JE M’APPELLE LUCY

Publié le 15 Janvier 2023

 

 

Quels sont ces bruits que je ne connais pas, cette musique ?

Les vents du désert sont beaucoup plus voluptueux. Les balayettes d’alfa touffue qui diffusaient la poudre sur ma peau scandaient un rythme plus saccadé. Mais, folle que je suis, je n’ai plus de peau, plus de joues rebondies sur mon visage donc je n’ai plus besoin de poudre argileuse pour me protéger des brûlures du soleil !

Stupide, ma fille ! me dis-je, tu ne marches plus, tu es décharnée. Les scarabées ont festoyé depuis longtemps avec tes fesses galbées. Tes muscles et tes viscères ont été un dessert succulent. Fourmis, vers, hyènes se sont tous régalés avec les restes des vautours.

Alors ! Quoi ! Ce bruit maintenant, un silex frappé si brutalement, c’est moderne cette cadence de roc.

Ce sont sûrement les derniers envahisseurs du Nord ou du Sud, ceux dont la science du silex et la convoitise du feu ont exterminé notre horde. Enfin, je ne sais plus, ma confusion est totale et en plus, ce bruit de larynx, ces sons gutturaux me rappellent la logorrhée que nous utilisions dans la tribu. Nous imitions les cris d’oiseaux et les rugissements du lion pour échanger nos peurs, nos joies.

Tiens, ils sont entrain de bouger mon tibia, le droit qui croisait le gauche. Dommage que mes pieds sont en poussière, aucune phalange, aucun tendon maintenant! Sinon, ils l’auraient senti le coup que je leur aurais donné, cette horde de sauvages étrangers. Mais ce n’est pas fini, mon fémur, mon humérus, mes côtes, mes osselets, dans des boîtes enfermés. Heureusement, ils mettent des gants pour me toucher, c’est assez doux. Pour mon crâne, ils y vont avec des pincettes, je deviens très précieuse.

Je n’avais jamais été examinée et caressée autant, ou alors, je ne m’en souviens plus. D’ailleurs, ils me baptisent et me nomment « Lucy ».

Le bruit des balayettes s’est tu.

Mes os sont bien rangés. Chacun a un nom, un numéro classé comme ils disent.

Ça, j’ai compris, c’est le cri du singe quand il a faim et se met en colère dans l’arbre.

Enfin, c’est moi Lucy, trésor de ces gens. Anthropologues qu’ils se nomment dans leur dialecte. Parmi eux, il y en a un qui me ressemble quand j’étais en chair, il a la couleur de peau foncée que j’avais.

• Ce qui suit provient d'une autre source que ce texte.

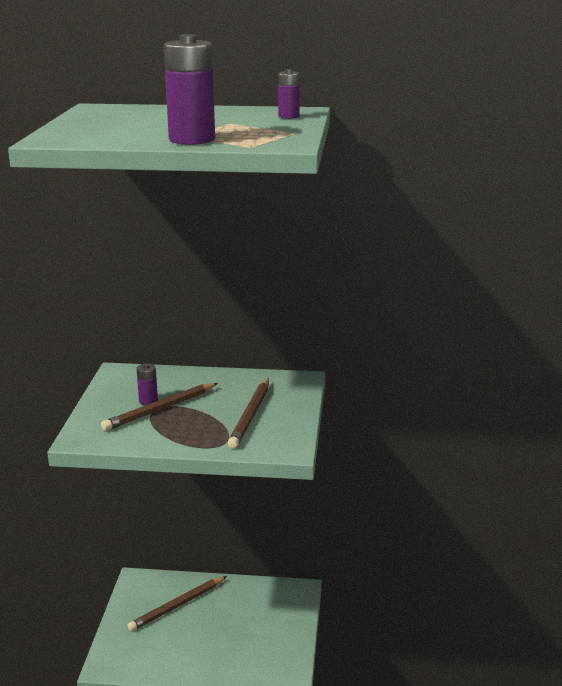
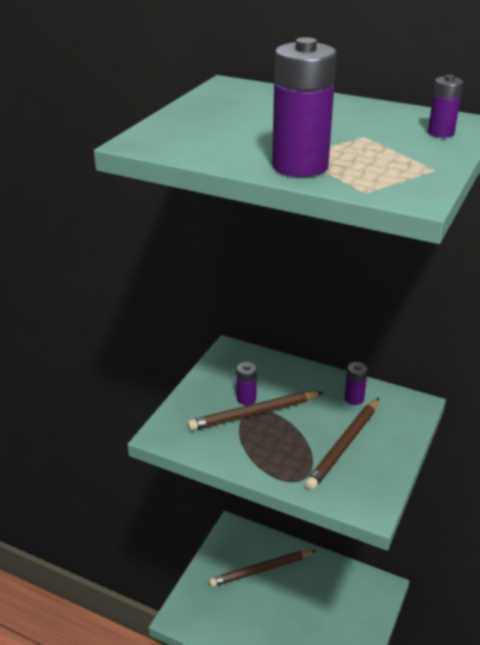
camera: 20 degrees right, 10 degrees up
none -> purple battery [344,362,368,405]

Ils l’appellent « L’E-THIO-PIEN ».

J’ai oublié de vous dire, ils pèsent et mesurent tout. Je ris beaucoup de ces opérations.

Mes orbites sont vides et ma moelle est desséchée. Ils ne m’ont pas découverte avec des yeux bien fendus et vifs comme la braise. Ils n’ont pas touché mes seins pointus et généreux qui ont nourri six hominidés. Ils ne m’ont pas vu bondir dans la savane et cueillir les baies avec mes dents acérées. Cette Lucy pleine de nerfs, de poils et de cartilage était un vrai trésor. C’est ce que me murmurait mon hominidé qui riait avec moi à l’ombre des bosquets. Il se battait contre les tigres pour nous protéger, avec mes petits. Tiens, je vais l’appeler Luc. C’est un trésor lui aussi maintenant.

Vivement qu’ils le trouvent pour nous réunir, Luc et Lucy.